In other words, the phrase means that a single instance of something is just a single instance and is not indicative of a trend.
Several netizens noted ESM Goh’s jibe at Chan Chun Sing. Sharing Goh’s Facebook post on Twitter, local activist Kirsten Han said: “Watching Singapore’s political elite get passive-aggressive is going to be my top spectator sport of 2019.”
She added: “It’s my theory that we are so politically repressed as a people and people so rarely just say what they mean when it comes to issues that we think are sensitive that this might actually have made us very good at paggro shade.”
Several others responding to ESM Goh’s Facebook post noted the last line and praised the former Prime Minister for his “subtle sense of humour”:
This is not the first time that ESM Goh has thrown shade at his ruling party colleagues. In September last year, in the middle of the public uproar over high ministerial pay and the bonus pay package, Goh came out to say that he is not paid a Cabinet Minister’s salary even though he holds the ESM title.
Goh also took the opportunity to throw shade at his predecessor and his successor, as he said, “Instead of threatening to get up from my grave when things go wrong, I prefer to contribute while still alive but without getting in the way of the younger leaders.”
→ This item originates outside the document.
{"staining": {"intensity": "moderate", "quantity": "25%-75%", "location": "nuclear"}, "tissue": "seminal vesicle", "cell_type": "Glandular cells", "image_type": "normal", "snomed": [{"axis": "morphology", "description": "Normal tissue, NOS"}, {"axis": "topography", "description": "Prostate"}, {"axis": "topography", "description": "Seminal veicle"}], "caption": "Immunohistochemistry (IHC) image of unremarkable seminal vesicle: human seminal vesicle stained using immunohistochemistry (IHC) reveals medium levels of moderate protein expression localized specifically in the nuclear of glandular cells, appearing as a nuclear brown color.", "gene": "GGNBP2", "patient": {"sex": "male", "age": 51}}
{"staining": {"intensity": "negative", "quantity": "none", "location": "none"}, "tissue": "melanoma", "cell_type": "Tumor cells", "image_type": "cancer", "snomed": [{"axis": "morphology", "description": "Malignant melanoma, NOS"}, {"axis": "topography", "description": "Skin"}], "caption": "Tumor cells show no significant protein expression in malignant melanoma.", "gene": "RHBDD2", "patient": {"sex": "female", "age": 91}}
Goh appeared to be referring to the late Lee Kuan Yew’s famous 1988 quote, “Even from my sickbed, even if you are going to lower me to the grave and I feel that something is going wrong, I will get up.” Lee had said the line two years before he handed the reins of the nation over to Goh, in 1990.
While many pointed out that Goh was making a dig at the elder Lee, some also noted that Goh’s cleverly worded statement could also be a dig at Lee Hsien Loong since he asserts that he will not get “in the way of the younger leaders.”
This could be a jibe at what Goh may believe PM Lee is doing – retaining his prime ministership until the next election even in the face of calls for leadership succession.
Earlier last year, Singaporeans began to speculate that an internal conflict may be brewing between Goh and Lee Hsien Loong when the leaders got into a passive aggressive exchange on social media.
The exchange between the top politicians began on New Year’s Eve when ESM Goh urged the younger minister to select the next Prime Minister ideally within 6-9 months time, calling this an “urgent challenge” for the nation.
Later in January, the Prime Minister commented on ESM Goh’s remarks and said that leadership succession will “take a little bit longer” than what ESM Goh had hoped. He added, in what appeared to be a pointed comment, that “ESM (Goh) is speaking with the privilege of watching things rather than being responsible to make it happen. I think we know it’s a very serious matter.”
In response, the ESM took to Facebook and posted a comment that appeared to throw subtle shade at the PM’s “watching things” comment.
Posting about his meeting with former Iranian Minister of Economic Affairs and Finance, Dr Ali Tayebnia, the former PM said: “I recalled my two visits to Iran fondly, the first as Prime Minister and the second, as Senior Minister. Both of us now ‘watch’ things happen, and coincidentally share a common title. He serves as Senior Advisor to his President while I serve as Senior Advisor to MAS!”
ESM Goh made a similar reference to the “watching” comment in a subsequent post. Uploading two photos, one of himself and another of an unidentified man, the ESM wrote: “I watch as he ruminates in the calmness of Learning Forest, far from the maddening (sic) crowd.”
A few hours later, the PM finally responded by sharing ESM Goh’s post and wrote: “‘Watching’ MParader’s posts: Touché!” – LHL”
Netizens responding to the unusual exchange appear to largely feel that there is some sort of strain in the relationship between the nation’s current and immediate past Prime Ministers.
One netizen wrote, “Using FB to get a message across between a former PM and the current PM reflects a strained relationship that requires some patching up. Hopefully, we don’t end up watching more things happening,” while others have criticised the leaders for being “childish”.